A palavra chave aqui é maturidade, significando o conjunto de conhecimentos e habilidades que dão ao indivíduo a autonomia e esperança de sobrevivência. E havia pouco tempo para adquirir proficiência na cultura, em especial naquele caso, em que papai achava canibalismo perfeitamente natural (orgânico, se pensarmos bem) e mamãe se horrorizava com sua falta de modos. Por outro lado, a quantidade de informação a ser introjetada era significativamente menor. Bons tempos.
A vida então começou a ficar complexa e incontáveis camadas de simbolismo começaram a se sobrepor sobre a visão mais rudimentar e bucólica de nossos ancestrais. Uma criança de 8 anos com um celular tem acesso a mais informação que Platão teve em todo sua vida e isto não vem a custo zero. O trabalho que precisa ser desempenhado para chegarmos à maturidade (na visão primitiva) é herculeamente maior e, embora tenhamos estendido o tempo disponível para cobrir a primeira parte da tarefa (na Itália chega facilmente aos 40 anos e no Brasil também, embora aqui seja por questões econômicas), amadurecer tornou-se exponencialmente mais difícil do que há 50 mil anos. Podemos fazer comparações e ilações à exaustão (como por exemplo o fato de que entre os hominídeos também havia a geração ‘nem-nem’, que rapidamente desapareceu pois eles nem almoçavam e nem jantavam) mas o fato permanece de que a sofisticação da nossa sociedade tem tornado o ambiente crescentemente mais difícil de ser compreendido, demandando cada vez mais preparação, o que por sua vez alimenta um círculo - vicioso ou virtuoso, você escolhe, mergulhando a próxima geração um pouco mais fundo nesta sopa de letrinhas e algoritmos chamada vida moderna.

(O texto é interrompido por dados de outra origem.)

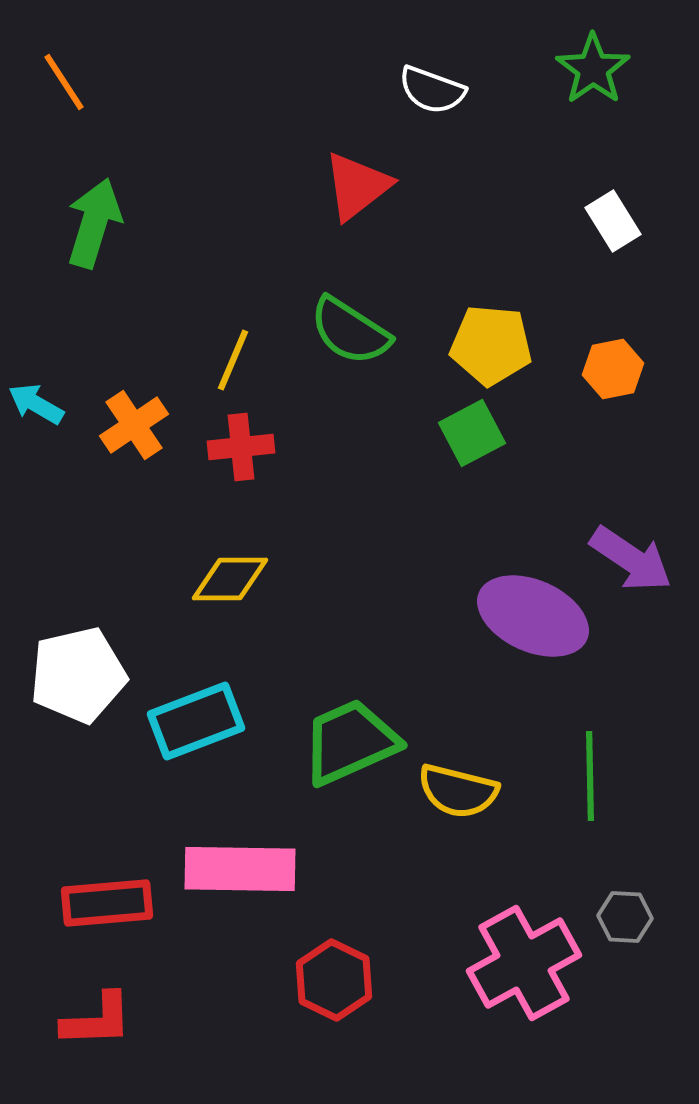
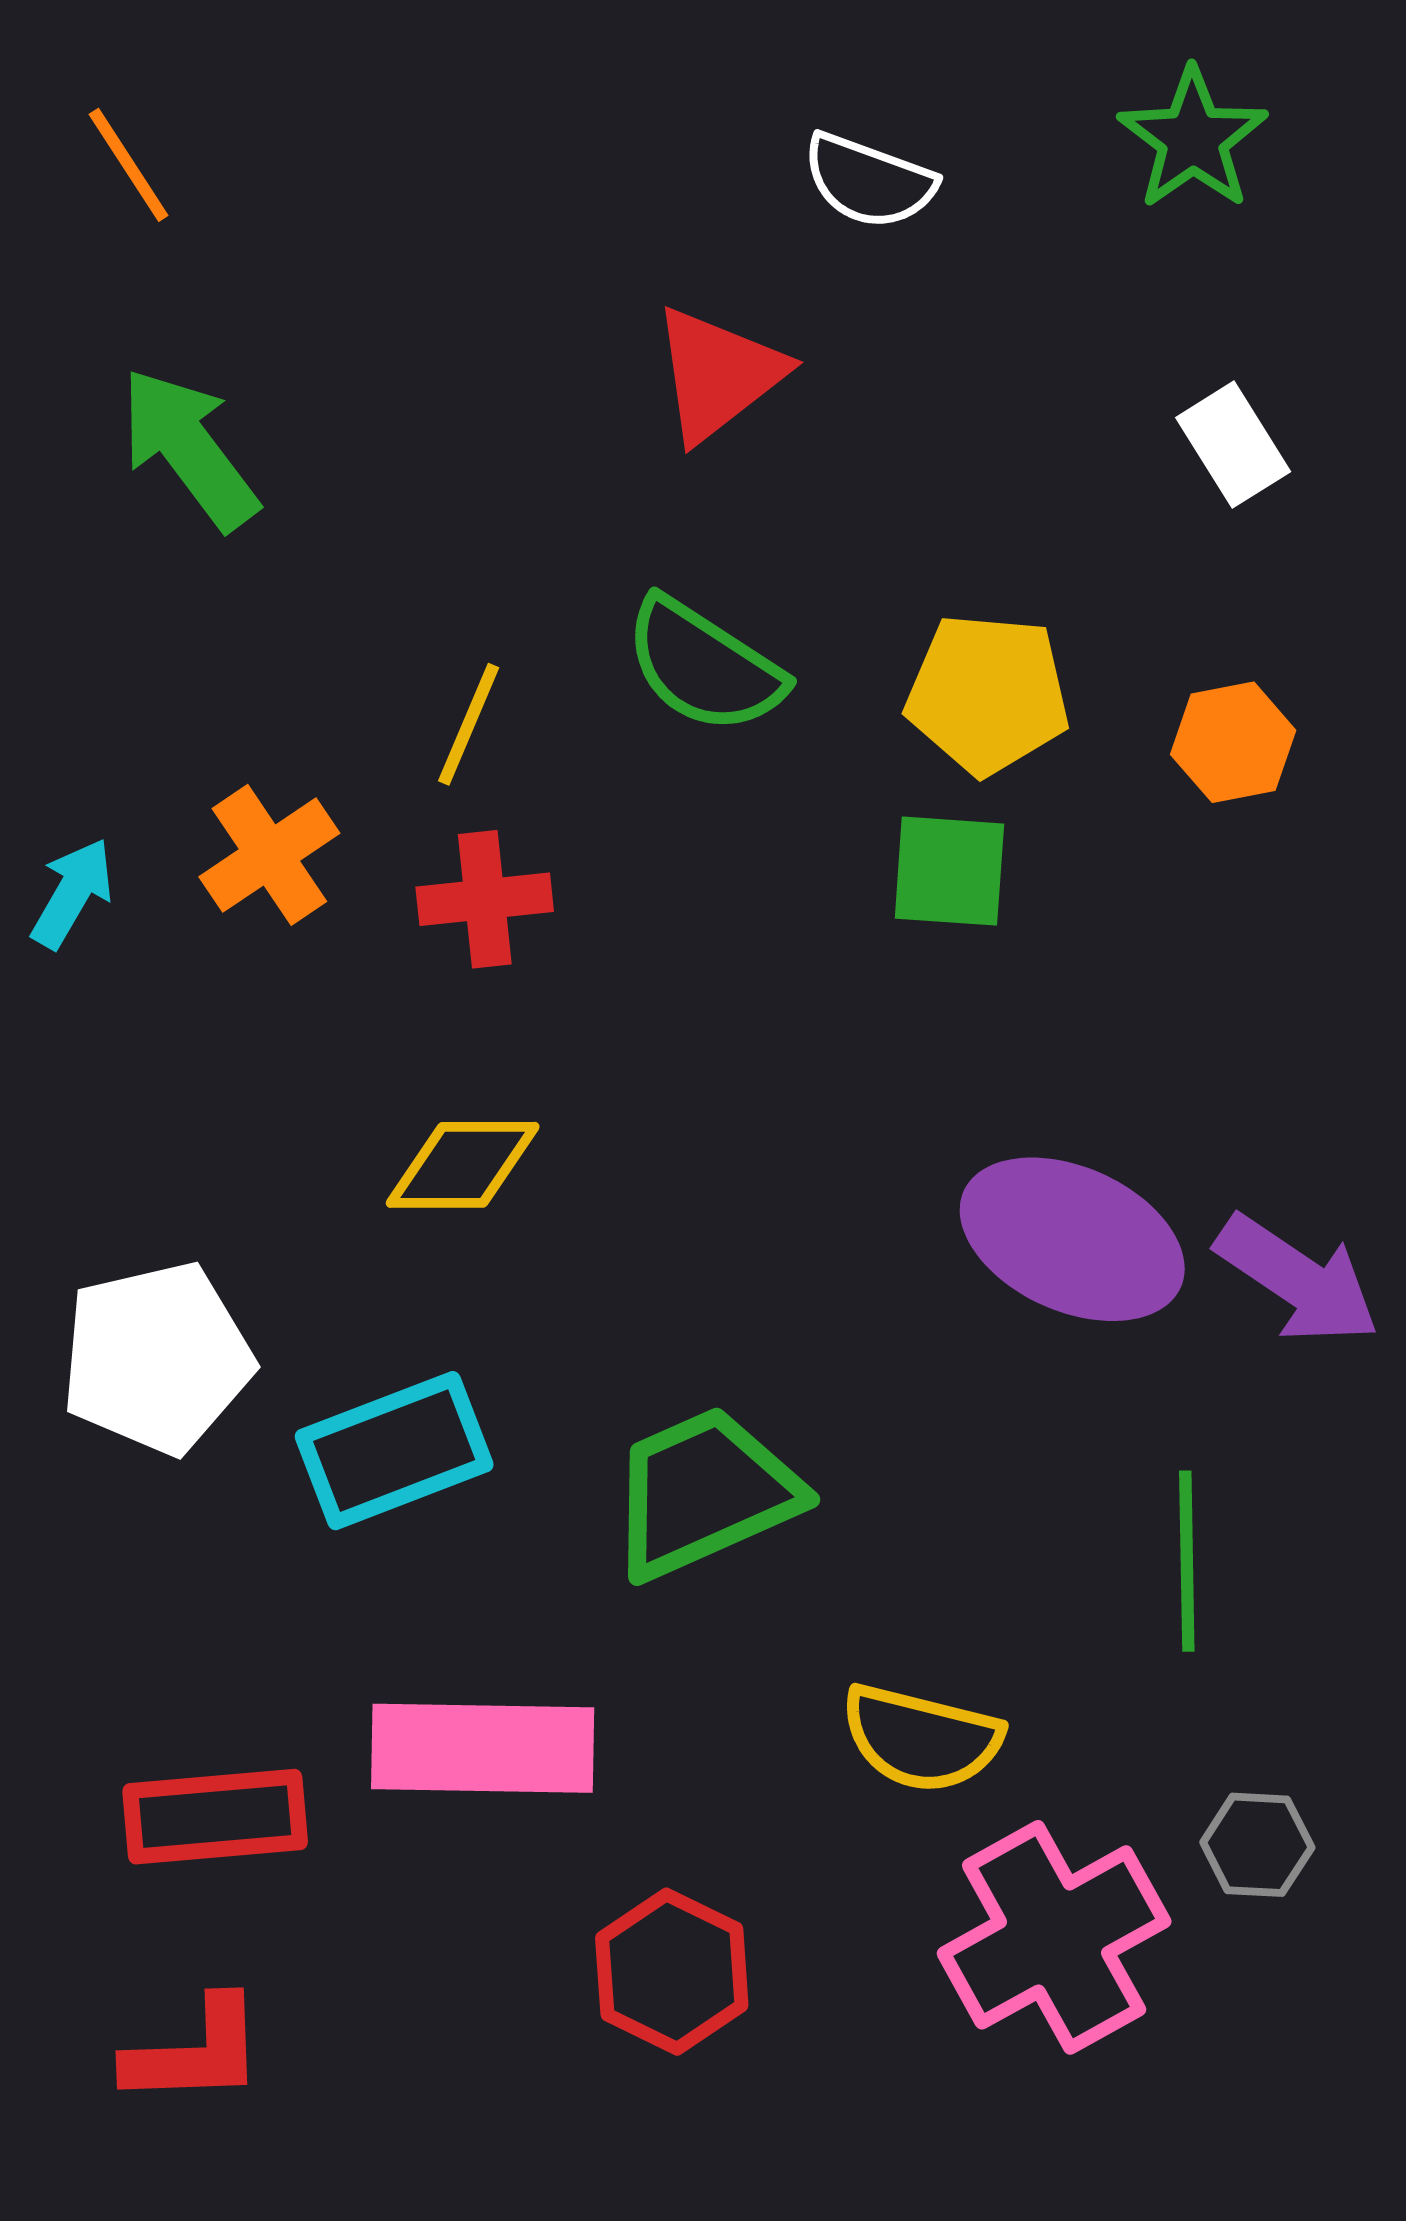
green arrow: (94, 223) -> (189, 449), turned -54
cyan arrow: (36, 404) -> (72, 893), moved, turned 90
green square: (472, 433) -> (949, 871), turned 32
purple arrow: (631, 559) -> (1298, 1279), moved
yellow semicircle: (458, 791) -> (921, 1738), moved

Antes de gritarmos com as nuvens no estilo Abe Simpson, é preciso reconhecer que este não é um processo guiado, nem pelo criador deste jogo, nem pelas grandes fortunas de Wall Street, indústria farmacêutica e nem mesmo pelos jogadores. Enquanto jogadores, somos como bactérias se reproduzindo em uma poça de urina, alheias ao desenrolar do processo e incapazes de interagir com ele, embora fortemente afetadas pelo seu inexorável avanço. A utopia de que um dia seremos uma sociedade de bactérias que se autorregula e determina seu futuro de forma pragmática e colaborativa é extremamente convidativa e, como toda utopia, pode nos afastar da realidade e paradoxalmente nos tornar ainda menos capazes de atingir a tão sonhada maturidade.